Exercise aim: Using the records below, give the number of lines where the string "ngày" shows up. Add nothing to it.
Top of Material to process
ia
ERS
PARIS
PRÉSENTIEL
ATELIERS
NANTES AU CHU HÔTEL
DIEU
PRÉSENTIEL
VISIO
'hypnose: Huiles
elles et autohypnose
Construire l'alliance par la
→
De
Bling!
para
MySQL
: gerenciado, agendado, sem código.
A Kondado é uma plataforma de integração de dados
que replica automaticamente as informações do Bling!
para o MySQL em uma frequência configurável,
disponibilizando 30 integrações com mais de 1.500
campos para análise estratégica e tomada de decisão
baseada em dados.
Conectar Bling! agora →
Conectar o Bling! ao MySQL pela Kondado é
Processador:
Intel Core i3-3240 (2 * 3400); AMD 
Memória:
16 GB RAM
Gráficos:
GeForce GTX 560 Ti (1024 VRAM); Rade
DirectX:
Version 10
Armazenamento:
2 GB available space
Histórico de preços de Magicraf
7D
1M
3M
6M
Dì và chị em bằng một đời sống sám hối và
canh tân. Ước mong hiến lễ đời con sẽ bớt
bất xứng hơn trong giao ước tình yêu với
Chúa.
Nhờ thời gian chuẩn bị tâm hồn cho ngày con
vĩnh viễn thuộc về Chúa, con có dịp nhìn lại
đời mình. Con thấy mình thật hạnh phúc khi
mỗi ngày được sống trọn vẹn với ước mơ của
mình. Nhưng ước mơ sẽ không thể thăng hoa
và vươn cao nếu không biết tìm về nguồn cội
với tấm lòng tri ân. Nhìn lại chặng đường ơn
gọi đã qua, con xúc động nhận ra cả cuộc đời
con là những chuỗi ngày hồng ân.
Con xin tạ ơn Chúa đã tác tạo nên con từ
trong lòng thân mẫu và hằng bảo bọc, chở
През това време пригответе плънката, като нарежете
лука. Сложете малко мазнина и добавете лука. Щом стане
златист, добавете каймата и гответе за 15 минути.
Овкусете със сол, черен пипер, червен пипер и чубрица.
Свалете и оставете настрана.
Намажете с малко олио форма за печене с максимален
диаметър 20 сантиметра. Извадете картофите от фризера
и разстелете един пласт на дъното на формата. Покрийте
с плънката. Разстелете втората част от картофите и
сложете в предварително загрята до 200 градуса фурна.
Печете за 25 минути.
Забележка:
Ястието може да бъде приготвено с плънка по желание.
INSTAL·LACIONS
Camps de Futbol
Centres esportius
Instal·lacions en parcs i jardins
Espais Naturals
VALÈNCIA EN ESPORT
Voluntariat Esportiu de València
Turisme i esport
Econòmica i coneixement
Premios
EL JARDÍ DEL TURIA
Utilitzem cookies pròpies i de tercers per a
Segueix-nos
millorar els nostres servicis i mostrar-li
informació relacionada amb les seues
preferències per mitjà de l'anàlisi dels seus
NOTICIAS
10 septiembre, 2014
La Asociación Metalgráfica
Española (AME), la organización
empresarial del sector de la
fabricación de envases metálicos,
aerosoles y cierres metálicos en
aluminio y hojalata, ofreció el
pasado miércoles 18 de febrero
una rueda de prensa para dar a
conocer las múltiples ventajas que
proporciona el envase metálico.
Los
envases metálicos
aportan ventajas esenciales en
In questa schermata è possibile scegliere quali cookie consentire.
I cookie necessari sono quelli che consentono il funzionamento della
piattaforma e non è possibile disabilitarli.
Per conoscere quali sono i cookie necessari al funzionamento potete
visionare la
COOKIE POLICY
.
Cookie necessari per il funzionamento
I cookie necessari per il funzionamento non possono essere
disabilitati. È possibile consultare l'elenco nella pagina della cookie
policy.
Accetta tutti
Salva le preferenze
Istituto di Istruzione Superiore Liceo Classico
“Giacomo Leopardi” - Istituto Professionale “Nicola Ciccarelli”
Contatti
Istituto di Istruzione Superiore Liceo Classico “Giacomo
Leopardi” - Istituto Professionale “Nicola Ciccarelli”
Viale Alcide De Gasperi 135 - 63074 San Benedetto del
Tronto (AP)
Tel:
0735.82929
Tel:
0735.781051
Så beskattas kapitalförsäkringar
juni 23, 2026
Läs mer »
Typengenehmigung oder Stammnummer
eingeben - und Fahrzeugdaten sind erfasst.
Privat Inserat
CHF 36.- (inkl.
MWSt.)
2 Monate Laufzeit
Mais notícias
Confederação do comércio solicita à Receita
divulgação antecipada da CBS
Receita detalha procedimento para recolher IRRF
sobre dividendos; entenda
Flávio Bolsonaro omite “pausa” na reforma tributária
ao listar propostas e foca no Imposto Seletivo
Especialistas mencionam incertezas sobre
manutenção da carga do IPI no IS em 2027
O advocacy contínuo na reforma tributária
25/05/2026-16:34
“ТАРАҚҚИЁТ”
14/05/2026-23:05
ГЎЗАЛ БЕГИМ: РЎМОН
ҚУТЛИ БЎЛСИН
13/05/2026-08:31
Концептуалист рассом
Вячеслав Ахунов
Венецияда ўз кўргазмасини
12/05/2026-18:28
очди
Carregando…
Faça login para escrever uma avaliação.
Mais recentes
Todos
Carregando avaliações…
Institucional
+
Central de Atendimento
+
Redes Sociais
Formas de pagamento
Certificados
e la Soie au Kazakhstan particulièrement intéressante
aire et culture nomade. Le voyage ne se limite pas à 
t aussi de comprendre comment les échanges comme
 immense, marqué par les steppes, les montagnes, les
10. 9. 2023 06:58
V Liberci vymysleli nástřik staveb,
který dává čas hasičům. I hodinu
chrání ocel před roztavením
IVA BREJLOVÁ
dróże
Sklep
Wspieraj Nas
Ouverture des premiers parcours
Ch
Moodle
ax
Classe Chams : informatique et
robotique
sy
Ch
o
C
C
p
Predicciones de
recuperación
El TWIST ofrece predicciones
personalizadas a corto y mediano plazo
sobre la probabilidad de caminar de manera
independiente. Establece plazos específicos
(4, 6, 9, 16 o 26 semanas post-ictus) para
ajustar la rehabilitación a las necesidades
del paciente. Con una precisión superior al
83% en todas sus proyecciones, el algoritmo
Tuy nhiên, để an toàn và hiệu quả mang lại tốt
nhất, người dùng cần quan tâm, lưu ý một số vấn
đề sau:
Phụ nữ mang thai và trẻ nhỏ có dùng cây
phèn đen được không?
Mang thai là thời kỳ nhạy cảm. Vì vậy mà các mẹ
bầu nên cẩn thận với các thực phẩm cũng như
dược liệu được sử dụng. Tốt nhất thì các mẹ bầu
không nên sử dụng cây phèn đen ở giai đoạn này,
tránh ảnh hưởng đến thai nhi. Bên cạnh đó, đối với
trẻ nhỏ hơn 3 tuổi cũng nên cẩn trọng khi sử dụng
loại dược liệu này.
Bottom of Material to process
Exercise answer: 3